München (dpa) - Depressionen verursachen nach Angaben von Forschern jährlich einen volkswirtschaftlichen Schaden von bis zu 22 Milliarden Euro. Das geht aus dem neuen Gesundheitsreport der Allianz Deutschland AG und des Rheinisch-Westfälischen Instituts für Wirtschaftsforschung hervor.

Allein 9 Milliarden Euro kosten demnach Menschen, die mit Depressionen weiterarbeiten anstatt sich behandeln zu lassen. Ein erkrankter Mitarbeiter leiste am Arbeitsplatz pro Tag eine halbe bis zu zwei Stunden weniger als ein gesunder Kollege, erklärte Christian Molt, Vorstandsmitglied der Allianz Privaten Krankenversicherungs-AG am Mittwoch in München. 5,2 Milliarden Euro betragen laut Report die direkten Krankheitskosten. Hinzu komme die Erwerbs- und Arbeitsunfähigkeit. Die Gesamtsumme für die Volkswirtschaft belaufe sich auf 15,5 bis 22 Milliarden Euro.

Langfristig würde sich die Behandlung einer Depression - trotz des Fehlens des Arbeitnehmers - volkswirtschaftlich lohnen, sagte der Depressionsforscher Florian Holsboer. Der Direktor des Münchner Max-Planck-Instituts für Psychiatrie sprach sich für eine personalisierte Medizin aus: Jede Depression müsse als eigene Krankheit mit einer eigenen Therapie behandelt werden.

Holsboer verwies darauf, dass die Krankheit nicht neu sei: Die Depression sei vielmehr ein Phänomen, das schon in der Bibel beschrieben werde. «Noch nie hat eine Generation so wenig gearbeitet wie die jetzige«, sagte Holsboer. Allerdings sei die kleinere Gruppe derer, die immer mehr und länger arbeiten, einem größeren Risiko ausgesetzt. Die Depression sei Hauptursache für Arbeitsunfähigkeit und Frühverrentung, heißt es in dem Report. Jedes Jahr treiben Depressionen nach Holsboer etwa 14 000 Menschen - Dunkelziffer eingeschlossen - in den Suizid.
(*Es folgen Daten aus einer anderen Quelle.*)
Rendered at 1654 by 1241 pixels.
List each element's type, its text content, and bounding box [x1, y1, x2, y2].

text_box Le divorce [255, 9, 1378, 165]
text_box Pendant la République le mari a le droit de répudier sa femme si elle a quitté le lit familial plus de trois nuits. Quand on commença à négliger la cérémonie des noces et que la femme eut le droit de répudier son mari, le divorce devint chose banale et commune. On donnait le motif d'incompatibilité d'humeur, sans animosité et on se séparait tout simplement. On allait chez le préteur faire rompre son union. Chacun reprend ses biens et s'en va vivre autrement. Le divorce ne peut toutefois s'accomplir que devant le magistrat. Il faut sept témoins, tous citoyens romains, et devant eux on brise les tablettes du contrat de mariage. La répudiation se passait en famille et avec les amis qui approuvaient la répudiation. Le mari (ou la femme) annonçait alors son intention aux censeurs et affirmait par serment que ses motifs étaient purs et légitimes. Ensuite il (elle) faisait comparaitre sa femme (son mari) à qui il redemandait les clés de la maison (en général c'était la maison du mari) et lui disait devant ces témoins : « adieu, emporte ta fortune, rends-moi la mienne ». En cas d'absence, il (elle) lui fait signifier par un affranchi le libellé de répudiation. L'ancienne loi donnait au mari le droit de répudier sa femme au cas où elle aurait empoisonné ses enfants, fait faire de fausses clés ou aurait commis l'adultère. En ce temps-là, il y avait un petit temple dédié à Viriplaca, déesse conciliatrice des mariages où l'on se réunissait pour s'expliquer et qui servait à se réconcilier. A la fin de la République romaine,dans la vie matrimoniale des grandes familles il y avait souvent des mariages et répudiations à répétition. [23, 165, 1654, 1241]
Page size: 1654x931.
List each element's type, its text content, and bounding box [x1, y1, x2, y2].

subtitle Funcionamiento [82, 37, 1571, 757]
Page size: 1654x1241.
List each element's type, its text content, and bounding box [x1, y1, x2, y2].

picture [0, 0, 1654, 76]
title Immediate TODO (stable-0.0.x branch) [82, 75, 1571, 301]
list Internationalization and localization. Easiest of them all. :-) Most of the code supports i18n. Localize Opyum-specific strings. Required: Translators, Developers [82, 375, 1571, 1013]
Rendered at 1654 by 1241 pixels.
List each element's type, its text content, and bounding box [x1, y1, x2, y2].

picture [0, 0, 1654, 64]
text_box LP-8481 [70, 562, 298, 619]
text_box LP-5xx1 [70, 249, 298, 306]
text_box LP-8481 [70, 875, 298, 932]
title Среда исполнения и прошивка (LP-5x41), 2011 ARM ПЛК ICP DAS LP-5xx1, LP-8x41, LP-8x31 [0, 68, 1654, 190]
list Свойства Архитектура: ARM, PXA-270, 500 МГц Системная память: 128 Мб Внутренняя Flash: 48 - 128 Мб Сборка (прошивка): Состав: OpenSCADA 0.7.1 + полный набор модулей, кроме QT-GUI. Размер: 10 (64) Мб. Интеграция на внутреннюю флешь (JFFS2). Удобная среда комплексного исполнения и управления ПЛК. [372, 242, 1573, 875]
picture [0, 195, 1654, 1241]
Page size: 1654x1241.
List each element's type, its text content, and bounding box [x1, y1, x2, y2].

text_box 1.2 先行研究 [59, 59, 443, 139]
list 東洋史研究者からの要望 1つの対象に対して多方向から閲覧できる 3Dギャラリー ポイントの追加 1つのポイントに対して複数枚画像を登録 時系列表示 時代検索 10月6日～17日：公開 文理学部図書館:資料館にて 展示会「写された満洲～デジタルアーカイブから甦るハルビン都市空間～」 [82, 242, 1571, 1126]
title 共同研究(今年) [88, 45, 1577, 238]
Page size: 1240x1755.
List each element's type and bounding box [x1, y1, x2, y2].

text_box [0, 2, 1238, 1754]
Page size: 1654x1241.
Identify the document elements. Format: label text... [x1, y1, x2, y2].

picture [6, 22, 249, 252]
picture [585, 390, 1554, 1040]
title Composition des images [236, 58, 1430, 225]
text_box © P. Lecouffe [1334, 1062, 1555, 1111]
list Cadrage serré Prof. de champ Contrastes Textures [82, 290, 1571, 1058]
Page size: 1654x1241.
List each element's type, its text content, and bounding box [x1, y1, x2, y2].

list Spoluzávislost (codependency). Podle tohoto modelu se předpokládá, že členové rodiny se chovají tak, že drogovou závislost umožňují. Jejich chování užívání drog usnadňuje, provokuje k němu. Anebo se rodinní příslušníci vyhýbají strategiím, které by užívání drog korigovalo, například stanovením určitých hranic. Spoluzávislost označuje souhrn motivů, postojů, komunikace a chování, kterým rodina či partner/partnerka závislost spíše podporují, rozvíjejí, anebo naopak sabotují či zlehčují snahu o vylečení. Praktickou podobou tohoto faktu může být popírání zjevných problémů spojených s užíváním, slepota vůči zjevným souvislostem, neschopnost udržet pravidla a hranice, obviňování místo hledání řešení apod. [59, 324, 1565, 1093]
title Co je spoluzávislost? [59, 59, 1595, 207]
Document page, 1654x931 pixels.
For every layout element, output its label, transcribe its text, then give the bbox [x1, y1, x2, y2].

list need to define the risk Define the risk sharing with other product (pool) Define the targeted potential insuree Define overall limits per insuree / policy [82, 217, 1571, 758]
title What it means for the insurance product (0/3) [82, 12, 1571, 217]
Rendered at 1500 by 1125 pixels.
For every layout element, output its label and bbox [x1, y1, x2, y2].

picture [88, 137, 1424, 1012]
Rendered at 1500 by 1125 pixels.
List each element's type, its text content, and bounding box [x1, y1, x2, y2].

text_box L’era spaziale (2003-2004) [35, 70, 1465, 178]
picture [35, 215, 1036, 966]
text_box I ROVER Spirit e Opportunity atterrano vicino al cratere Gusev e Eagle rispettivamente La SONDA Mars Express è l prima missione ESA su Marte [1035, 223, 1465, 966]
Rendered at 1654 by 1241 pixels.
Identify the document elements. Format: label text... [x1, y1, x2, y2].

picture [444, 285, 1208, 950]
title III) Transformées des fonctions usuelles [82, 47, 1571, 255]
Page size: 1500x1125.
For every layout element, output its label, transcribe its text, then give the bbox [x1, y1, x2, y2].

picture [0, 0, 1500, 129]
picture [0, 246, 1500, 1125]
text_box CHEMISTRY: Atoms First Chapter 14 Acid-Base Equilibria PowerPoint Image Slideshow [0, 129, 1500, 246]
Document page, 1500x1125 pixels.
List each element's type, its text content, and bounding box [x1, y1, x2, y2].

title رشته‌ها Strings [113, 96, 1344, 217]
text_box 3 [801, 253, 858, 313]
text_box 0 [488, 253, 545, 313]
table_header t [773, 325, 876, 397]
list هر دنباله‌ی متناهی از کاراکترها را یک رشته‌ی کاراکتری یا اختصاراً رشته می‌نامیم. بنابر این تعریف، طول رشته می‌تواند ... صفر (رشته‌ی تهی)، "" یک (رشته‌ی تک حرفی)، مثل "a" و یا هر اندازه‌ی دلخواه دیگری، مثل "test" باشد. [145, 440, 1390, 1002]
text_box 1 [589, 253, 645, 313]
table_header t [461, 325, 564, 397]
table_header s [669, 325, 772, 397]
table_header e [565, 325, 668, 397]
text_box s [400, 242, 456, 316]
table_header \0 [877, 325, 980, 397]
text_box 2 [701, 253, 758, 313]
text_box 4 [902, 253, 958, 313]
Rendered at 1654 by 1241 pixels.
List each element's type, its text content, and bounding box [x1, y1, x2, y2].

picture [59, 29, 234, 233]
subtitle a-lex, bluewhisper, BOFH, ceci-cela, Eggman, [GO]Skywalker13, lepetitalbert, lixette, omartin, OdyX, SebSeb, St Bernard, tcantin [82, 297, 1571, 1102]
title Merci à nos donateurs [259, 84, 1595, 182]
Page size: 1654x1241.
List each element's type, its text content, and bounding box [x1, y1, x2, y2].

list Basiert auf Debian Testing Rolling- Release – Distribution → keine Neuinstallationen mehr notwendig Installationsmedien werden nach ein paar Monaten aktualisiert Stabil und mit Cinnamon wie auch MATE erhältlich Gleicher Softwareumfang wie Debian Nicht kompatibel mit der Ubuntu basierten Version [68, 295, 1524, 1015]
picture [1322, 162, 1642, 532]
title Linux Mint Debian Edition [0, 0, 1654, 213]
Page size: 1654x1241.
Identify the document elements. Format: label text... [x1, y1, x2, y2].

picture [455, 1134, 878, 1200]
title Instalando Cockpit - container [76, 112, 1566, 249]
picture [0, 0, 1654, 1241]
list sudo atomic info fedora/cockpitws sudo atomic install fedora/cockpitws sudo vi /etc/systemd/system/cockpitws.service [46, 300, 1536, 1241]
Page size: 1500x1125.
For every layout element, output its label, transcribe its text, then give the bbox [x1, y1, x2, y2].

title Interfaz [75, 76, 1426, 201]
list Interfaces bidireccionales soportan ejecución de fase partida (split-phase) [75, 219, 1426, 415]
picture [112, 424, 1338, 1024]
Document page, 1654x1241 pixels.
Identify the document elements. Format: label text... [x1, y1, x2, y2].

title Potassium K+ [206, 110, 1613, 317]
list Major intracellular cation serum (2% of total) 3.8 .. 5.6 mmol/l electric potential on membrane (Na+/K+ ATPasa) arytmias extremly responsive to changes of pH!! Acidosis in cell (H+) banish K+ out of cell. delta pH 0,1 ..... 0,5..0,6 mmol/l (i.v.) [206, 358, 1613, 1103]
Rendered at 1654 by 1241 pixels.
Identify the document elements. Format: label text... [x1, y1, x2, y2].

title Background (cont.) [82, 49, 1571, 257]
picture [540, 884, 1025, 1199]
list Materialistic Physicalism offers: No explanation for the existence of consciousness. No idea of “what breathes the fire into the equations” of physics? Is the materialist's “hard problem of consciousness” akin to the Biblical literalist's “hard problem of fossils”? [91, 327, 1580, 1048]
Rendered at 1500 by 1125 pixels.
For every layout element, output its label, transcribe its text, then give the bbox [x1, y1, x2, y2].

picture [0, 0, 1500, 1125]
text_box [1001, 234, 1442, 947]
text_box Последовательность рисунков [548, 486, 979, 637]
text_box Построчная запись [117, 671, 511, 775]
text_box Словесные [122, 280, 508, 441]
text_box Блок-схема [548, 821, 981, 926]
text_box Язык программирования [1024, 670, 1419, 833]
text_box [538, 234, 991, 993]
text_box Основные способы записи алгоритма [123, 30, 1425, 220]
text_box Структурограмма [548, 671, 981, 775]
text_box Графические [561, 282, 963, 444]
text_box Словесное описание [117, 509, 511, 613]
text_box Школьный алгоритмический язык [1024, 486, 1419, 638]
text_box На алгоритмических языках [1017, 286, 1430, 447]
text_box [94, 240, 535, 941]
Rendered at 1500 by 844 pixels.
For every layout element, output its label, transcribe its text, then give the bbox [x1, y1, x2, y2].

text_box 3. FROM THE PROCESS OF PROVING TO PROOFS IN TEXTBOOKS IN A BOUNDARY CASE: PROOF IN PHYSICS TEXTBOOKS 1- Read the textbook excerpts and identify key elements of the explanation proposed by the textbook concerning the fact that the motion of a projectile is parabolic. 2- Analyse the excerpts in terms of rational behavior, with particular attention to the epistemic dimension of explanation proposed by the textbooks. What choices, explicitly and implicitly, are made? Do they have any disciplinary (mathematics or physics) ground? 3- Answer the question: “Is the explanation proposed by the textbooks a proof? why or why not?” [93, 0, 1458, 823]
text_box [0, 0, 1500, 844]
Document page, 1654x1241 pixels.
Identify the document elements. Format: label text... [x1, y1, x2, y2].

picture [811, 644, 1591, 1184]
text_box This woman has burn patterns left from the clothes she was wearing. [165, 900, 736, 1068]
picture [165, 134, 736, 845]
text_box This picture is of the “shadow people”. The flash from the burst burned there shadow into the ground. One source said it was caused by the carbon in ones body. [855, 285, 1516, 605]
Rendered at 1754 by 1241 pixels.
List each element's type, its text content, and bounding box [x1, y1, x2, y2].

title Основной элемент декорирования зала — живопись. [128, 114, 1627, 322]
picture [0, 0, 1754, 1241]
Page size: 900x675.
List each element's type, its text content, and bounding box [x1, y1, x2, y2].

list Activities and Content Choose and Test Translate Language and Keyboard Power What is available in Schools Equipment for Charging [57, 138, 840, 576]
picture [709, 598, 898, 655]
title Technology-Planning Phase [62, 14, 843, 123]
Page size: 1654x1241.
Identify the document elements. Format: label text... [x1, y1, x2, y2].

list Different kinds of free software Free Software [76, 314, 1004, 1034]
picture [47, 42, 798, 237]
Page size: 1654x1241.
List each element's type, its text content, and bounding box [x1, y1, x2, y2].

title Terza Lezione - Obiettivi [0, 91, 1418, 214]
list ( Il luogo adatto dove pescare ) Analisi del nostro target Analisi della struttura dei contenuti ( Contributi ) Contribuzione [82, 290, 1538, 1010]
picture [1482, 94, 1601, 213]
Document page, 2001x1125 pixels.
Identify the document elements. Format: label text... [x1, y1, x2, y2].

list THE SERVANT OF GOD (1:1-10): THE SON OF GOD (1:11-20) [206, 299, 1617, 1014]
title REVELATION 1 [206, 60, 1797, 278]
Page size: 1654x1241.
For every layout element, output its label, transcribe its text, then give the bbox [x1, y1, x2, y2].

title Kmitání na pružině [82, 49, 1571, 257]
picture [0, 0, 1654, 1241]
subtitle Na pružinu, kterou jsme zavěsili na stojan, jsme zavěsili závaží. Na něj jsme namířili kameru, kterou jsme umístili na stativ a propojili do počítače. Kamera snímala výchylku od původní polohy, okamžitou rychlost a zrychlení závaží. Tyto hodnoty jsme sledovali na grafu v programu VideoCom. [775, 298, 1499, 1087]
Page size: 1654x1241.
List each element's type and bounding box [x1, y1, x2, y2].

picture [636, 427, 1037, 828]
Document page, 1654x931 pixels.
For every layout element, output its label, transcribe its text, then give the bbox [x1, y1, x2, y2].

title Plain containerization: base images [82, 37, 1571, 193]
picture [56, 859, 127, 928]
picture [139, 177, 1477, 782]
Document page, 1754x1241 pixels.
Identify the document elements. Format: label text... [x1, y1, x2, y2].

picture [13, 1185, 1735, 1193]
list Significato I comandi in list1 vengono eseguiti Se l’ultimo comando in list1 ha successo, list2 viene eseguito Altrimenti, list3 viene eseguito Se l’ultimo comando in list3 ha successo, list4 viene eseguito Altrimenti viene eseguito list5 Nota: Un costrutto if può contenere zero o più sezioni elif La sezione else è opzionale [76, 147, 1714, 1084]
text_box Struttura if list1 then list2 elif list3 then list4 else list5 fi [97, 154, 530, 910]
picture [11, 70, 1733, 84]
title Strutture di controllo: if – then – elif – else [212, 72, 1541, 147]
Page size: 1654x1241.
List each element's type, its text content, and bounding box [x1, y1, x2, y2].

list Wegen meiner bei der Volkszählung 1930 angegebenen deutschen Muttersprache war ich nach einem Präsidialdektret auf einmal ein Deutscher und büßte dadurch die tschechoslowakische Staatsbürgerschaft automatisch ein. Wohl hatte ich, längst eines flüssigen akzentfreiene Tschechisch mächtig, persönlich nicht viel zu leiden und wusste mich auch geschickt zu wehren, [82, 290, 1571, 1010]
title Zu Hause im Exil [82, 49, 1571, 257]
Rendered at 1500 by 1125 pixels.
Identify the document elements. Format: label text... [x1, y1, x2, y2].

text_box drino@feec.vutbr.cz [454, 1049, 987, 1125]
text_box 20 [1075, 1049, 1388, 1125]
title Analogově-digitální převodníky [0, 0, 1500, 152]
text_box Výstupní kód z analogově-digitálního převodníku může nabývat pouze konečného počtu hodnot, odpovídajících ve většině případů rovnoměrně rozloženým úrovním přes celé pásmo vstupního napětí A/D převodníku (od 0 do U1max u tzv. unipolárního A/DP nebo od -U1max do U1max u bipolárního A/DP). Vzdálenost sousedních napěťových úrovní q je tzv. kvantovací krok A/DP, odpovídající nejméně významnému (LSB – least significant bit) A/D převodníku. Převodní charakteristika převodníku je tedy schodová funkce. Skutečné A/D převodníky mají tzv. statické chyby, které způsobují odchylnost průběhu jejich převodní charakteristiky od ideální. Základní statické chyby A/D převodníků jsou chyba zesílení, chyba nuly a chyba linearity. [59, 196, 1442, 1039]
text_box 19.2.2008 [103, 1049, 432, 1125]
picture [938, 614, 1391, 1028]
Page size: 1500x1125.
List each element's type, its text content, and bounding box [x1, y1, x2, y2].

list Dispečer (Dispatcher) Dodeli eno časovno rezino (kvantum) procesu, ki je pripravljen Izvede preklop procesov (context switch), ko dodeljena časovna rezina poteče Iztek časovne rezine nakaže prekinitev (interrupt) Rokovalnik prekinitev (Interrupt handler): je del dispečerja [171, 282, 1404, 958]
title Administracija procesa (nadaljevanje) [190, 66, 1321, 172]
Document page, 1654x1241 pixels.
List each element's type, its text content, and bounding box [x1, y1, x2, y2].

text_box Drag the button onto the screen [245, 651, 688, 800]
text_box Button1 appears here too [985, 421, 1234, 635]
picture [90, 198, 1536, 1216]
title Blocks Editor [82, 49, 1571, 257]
Im Jahr 2030 wird die Depression laut einer Prognose der Weltgesundheitsorganisation (WHO) in den Industrienationen von allen Krankheiten am häufigsten diagnostiziert und damit die Herz-Kreislauf-Erkrankungen an der Spitze ablösen. Vor diesem Hintergrund wies Holsboer auf den Mangel an Psychiatern hin: «Immer noch wird die Depression viel zu oft nicht oder zu spät erkannt und somit nicht oder zu spät behandelt.» Heute erfolge nur noch jede zehnte Einweisung in psychiatrische Kliniken durch einen Psychiater.

Die Erkrankung sei nicht mit einem Burnout gleichzusetzen, betonte der Wissenschaftler. Burnout zu haben, sei derzeit «in», vor allem deswegen, weil Betroffene darauf verweisen können, dass die Kollegen am Arbeitsplatz schuld seien, die Ursache meist nicht bei sich selbst gesucht werde.